Monday, September 8, 2014

Limoux AOC: Creation of a sparkling wine terroir

Absent the "skullduggery" of Friar Dom, Limoux would have been the world's bubbly of choice. Because, according to the region's boosters, sparkling wine production was developed therein 150 years before its introduction in Champagne. Furthermore, Dom Perignon had been hosted at the Monastery at St. Hilaire (in Limoux) where he learned the production method that he later introduced as his own. Bubbly production in Limoux today does not approach Champagne in volume or quality but the region is certified to produce three AOC sparkling wines: Cremant de Limoux, Blanquette de Limoux, and Blanquette Method Ancestrale.

Limoux is located in the Aude departement of Languedoc-Roussillon, 100 kilometers west of the Mediterranean Sea between the Chalabra and Lacamp plateaus to the west and east, respectively, and hard-up against the foothills of the Pyrénées-Orientales to its south.

Languedoc-Roussillon. Source:

The Aude wine region. Source:
Communes of Limoux winemaking. Source:

Limoux, though close to the Mediterranean -- and subject to its effects -- has three distinct "climatic terroirs," as reflected by the grapes grown therein. Areas to the east of Limoux experience a warm climate and annual rainfall of 650 mm/year. Sugar levels accumulate rapidly necessitating harvest-initiation here. Areas west of Limoux are affected by the Atlantic and experience the highest rainfall -- 780 mm/yr -- and a humid climate. Mediterranrean effects do penetrate to this region periodically. The Auton terroir is located in the heart of the appellation on the slopes surrounding Limoux. This terroir is sheltered from Atlantic and Mediterranean effects by the the surrounding Corbières and Chalabrais Mountains. The climate is warm and dry with cool nights and rainfall of 570 mm/year. This is the second area harvested. The fourth climate zone is referred to as the terroir of the Upper Valley. It is located up the river Aude in the foothills of the Pyrenees above 300 m elevation. The weather is wetter and cooler -- rainfall of 750 mm-- with a late spring and cool fall.

Landscape Formation
Because of its location, the Limoux region escaped the Mesozoic marine incursions experienced by Champagne, for example. As a result, the region has no deposits from that period included in its formulative strata. It is not until the Eocene that the seas intrude and deposits of that era mark the occurence.
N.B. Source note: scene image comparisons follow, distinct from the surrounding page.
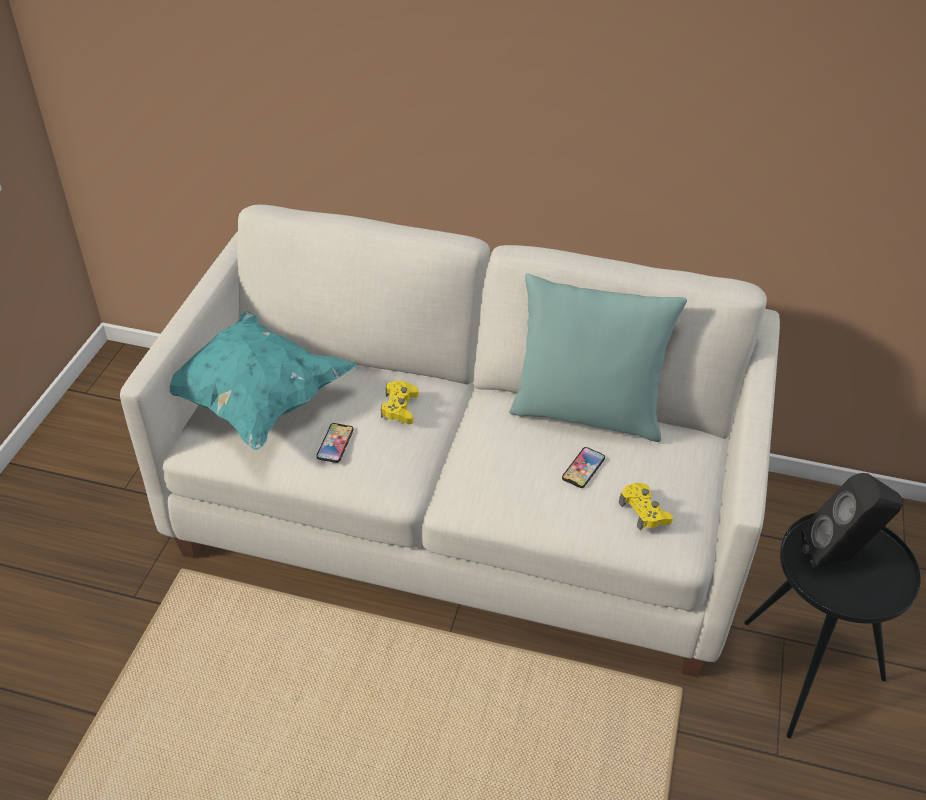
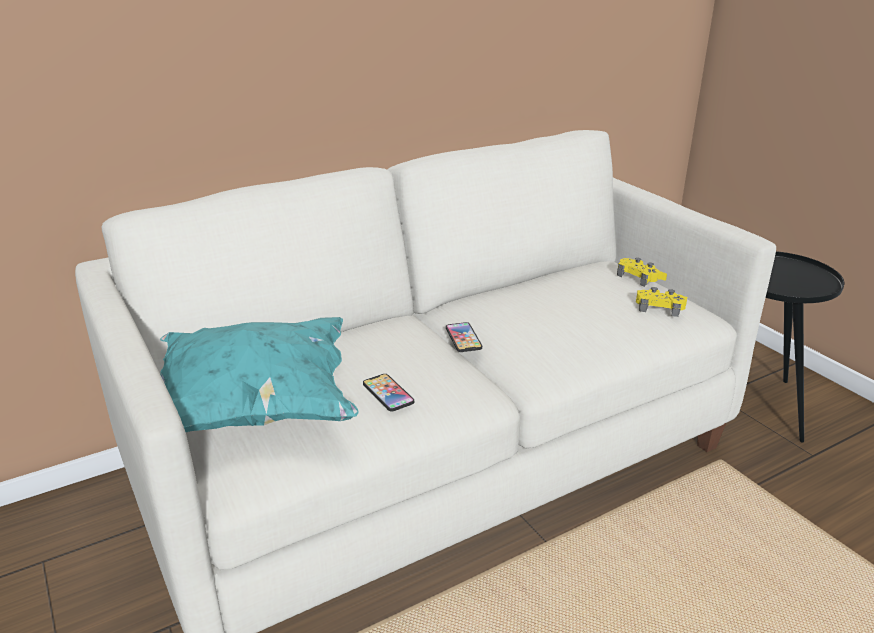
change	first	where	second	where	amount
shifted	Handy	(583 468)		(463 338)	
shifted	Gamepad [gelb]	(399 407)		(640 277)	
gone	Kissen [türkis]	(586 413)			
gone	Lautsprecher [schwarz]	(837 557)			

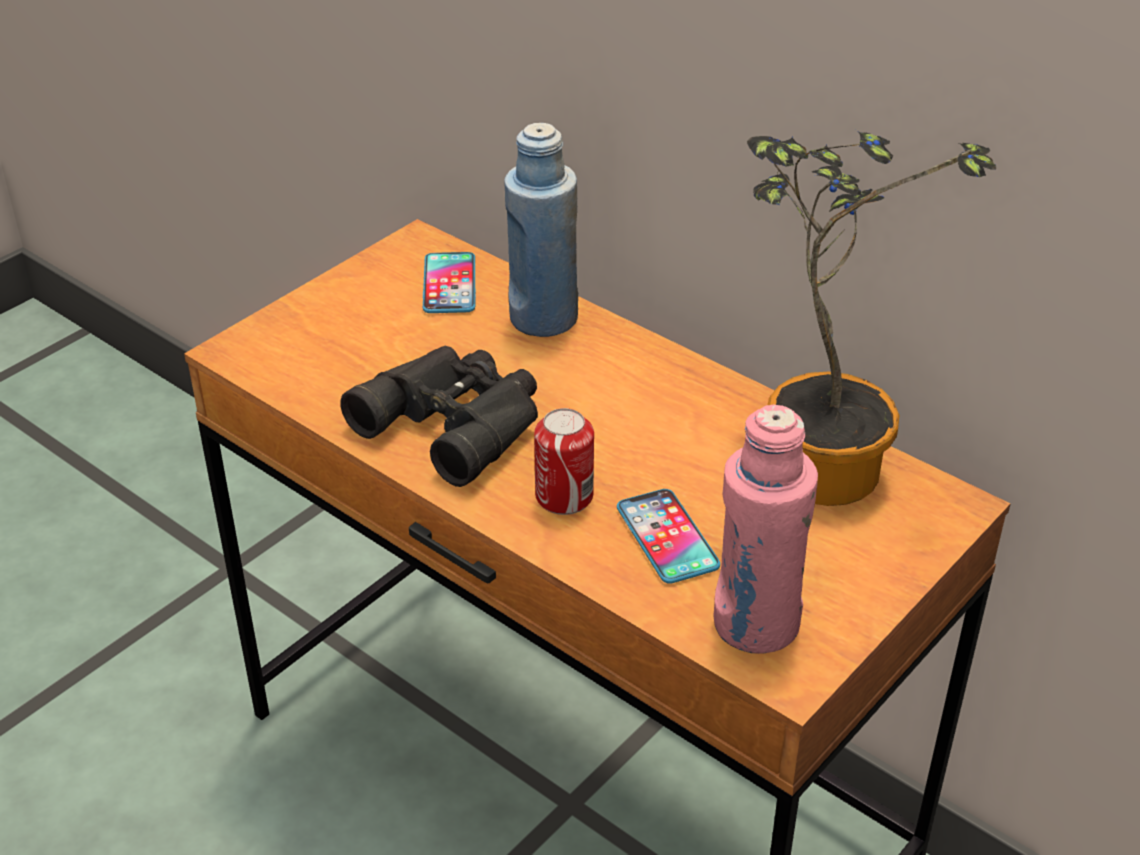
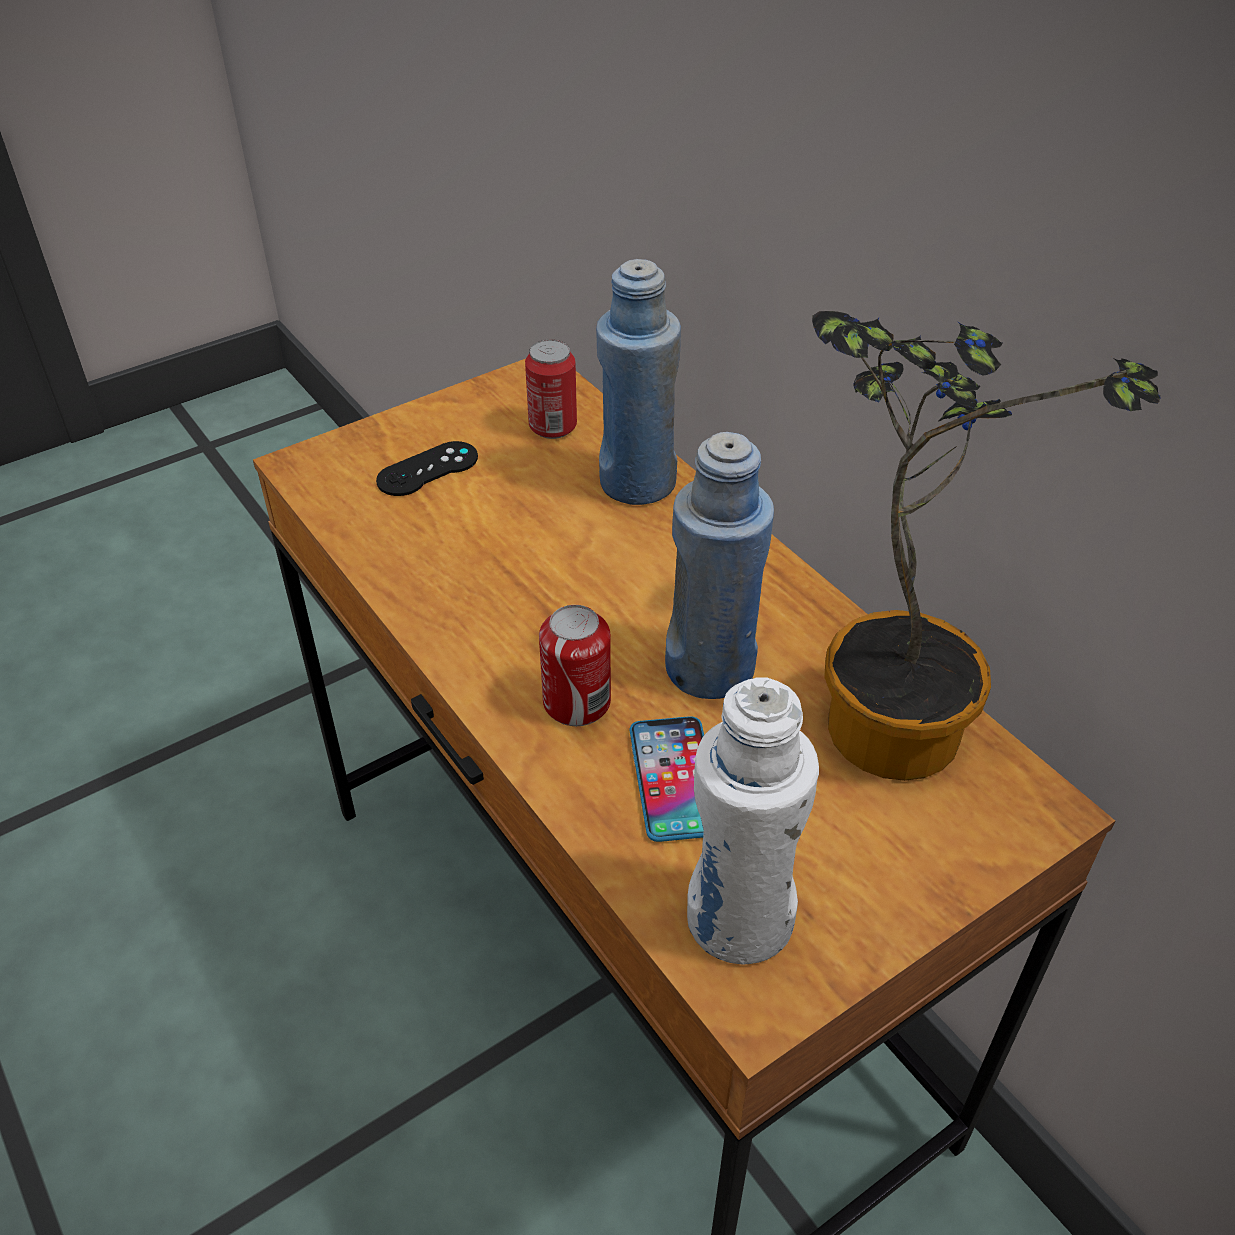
change	first	where	second	where	amount
new			Gamepad [schwarz]	(427 469)	
swapped	Handy	(449 284)	Dose	(553 427)	
new			Flasche [blau]	(710 668)	
repainted	Flasche [rosa]	(755 624)	Flasche [weiß]	(739 919)	
gone	Fernglas [schwarz]	(456 420)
Limoux Landscape Formation
Lower Eocene marine invasions that 
submerged region
Alternating layers of hard and soft deposits:
  • sandy limestone (Thanatian period)
  • red sandy clays (Spanacian)
  • hard foraminiferal limestone, blue Turritellae-bearing marls, and oyster-bearing sandstone banks (Llerdian)
Mid-Eocene Pyrenean uplift
Stage 1 deposits overlaid by Lutetian detritus stripped from newly formed peaks and washed downstream by rivers

Upper Eocene formation of Massif de Mouthoumet due to compression of land between the Pyrenees and Montagne 
Creation of east-west fault that divides current-day Limoux into two distinct landscapes:
  • southern half with hills ranging between 980 and 2600 feet and south-sloping strata
  • northern half with lower elevations (460 - 1300 feet) and north-sloping strata
Source: Jacques Fanet, Great Wine Terroirs.

From Landscape to Vineyard Sites
The vineyard soils above and below the Limoux fault are limestone-based but their derivation have been markedly dissimilar. In the south, for the most part, the Paleocene-Eocene formations have been eroded away, laying bare the bedrock in the form of a cuesta (a long. low ridge with a relatively steep face on one side and a long, gentle slope on the other -- Small basins have been dug out of the softer formations (red Spanacian marls in the Luc-sur-Aude; blue Turritellae-bearing marls in the Couiza-Coustaussa valley; and red Maestrichtian marls in Campagne-sur-Aude) and vineyards have been established thereupon (Fanet).

In the northern portion of the Limoux AOC, we also have a cuesta topography. The Lutetitian detritus was laid down in two layers separated by a layer of lacustrine limestone. Erosion of this mass formed a cuesta with alternating bands of sandstone and marly beds. According to Fanet, the "cradle of production lies to the west of Limoux in the molasse basin of Magrice and de Toureilles, an ideally suited location tucked between Massif de Mouthoumet to the south and the Lutetian lacustrine limestone to the north."